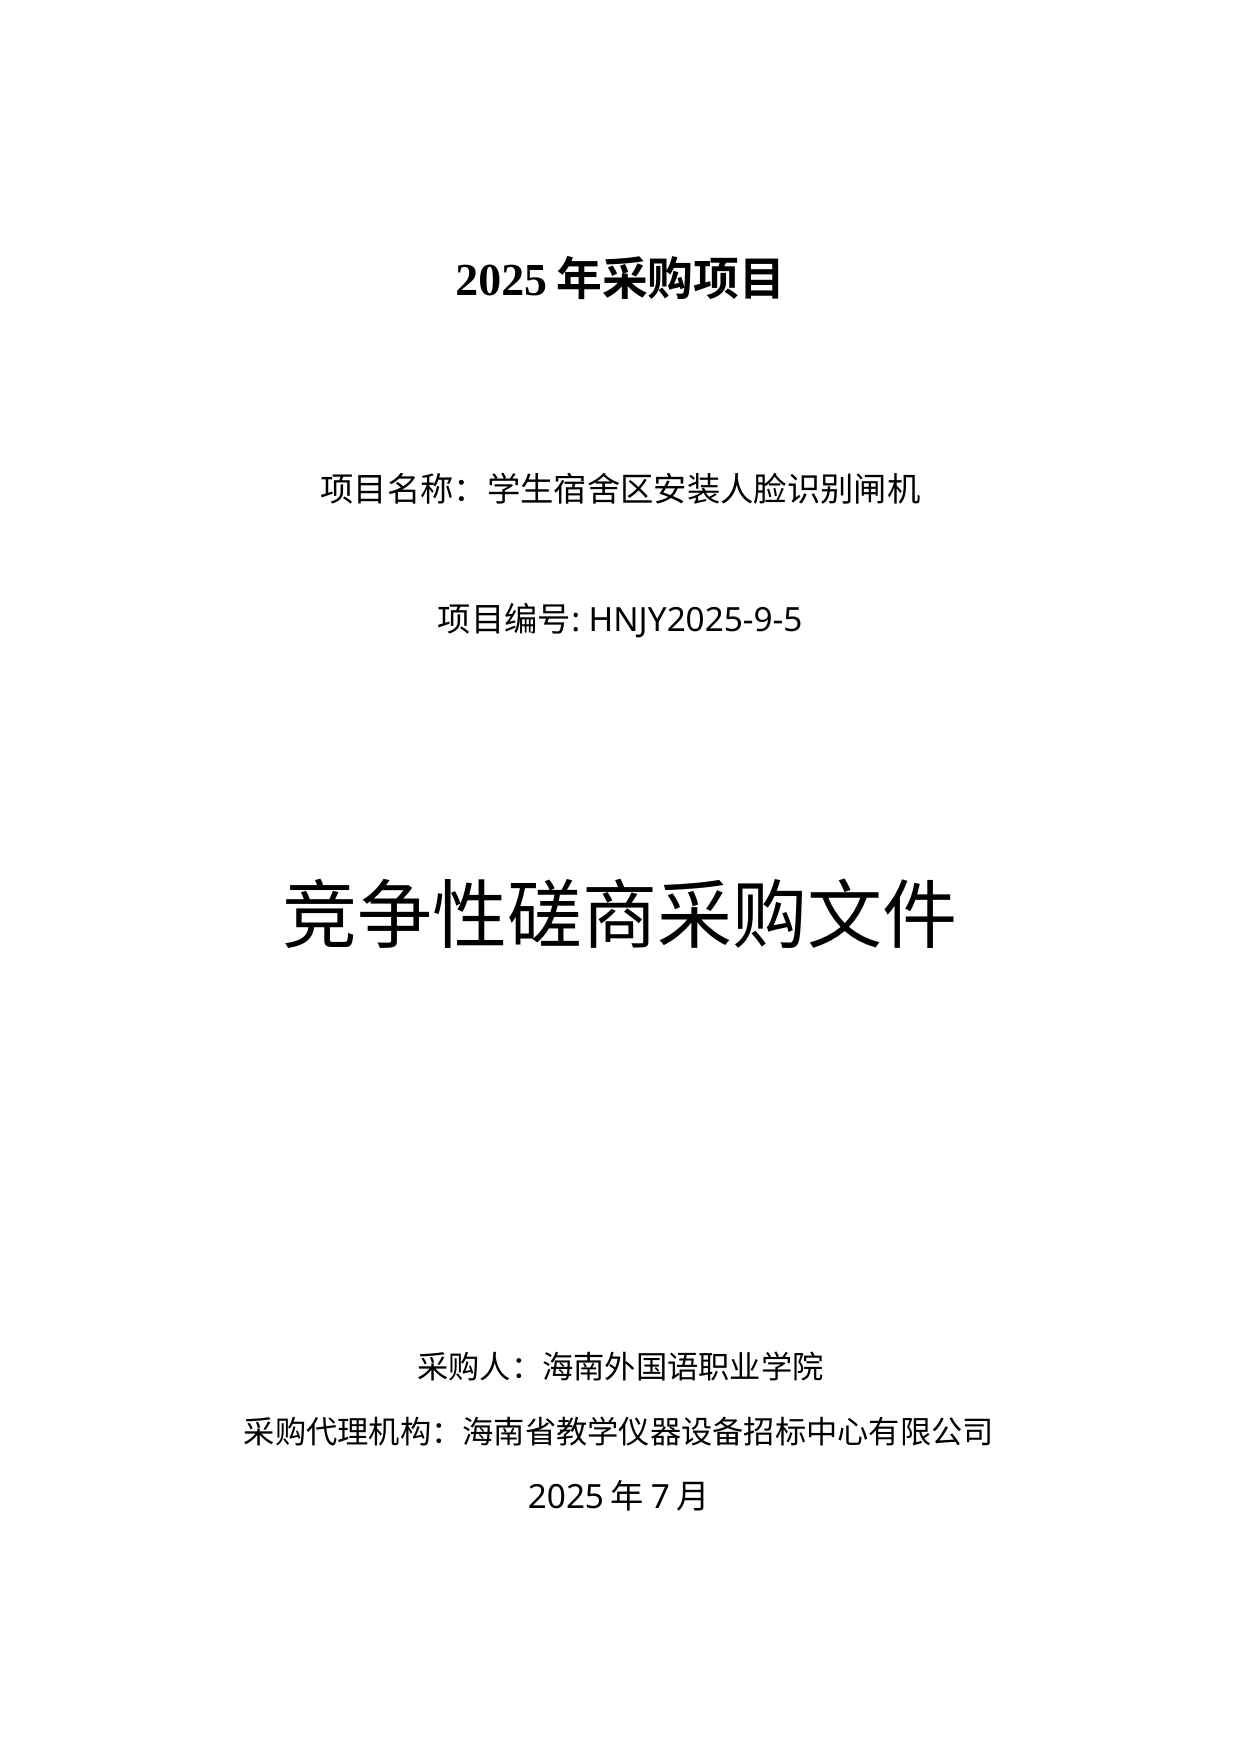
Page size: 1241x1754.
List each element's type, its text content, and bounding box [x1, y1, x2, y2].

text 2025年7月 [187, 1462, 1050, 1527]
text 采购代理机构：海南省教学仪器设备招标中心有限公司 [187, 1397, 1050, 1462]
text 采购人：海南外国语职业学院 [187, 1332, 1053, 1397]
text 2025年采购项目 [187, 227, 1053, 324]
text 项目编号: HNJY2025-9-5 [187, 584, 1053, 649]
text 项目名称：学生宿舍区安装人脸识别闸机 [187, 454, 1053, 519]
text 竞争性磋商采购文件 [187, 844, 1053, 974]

⁂

> **Action item**
Write out every line, unchanged, from the one containing "List each element's" through the closing line of the data.

> **Exercise solution**
List each element's type, its text content, and bounding box [x1, y1, x2, y2].

text 2025年7月 [187, 1462, 1050, 1527]
text 采购代理机构：海南省教学仪器设备招标中心有限公司 [187, 1397, 1050, 1462]
text 采购人：海南外国语职业学院 [187, 1332, 1053, 1397]
text 2025年采购项目 [187, 227, 1053, 324]
text 项目编号: HNJY2025-9-5 [187, 584, 1053, 649]
text 项目名称：学生宿舍区安装人脸识别闸机 [187, 454, 1053, 519]
text 竞争性磋商采购文件 [187, 844, 1053, 974]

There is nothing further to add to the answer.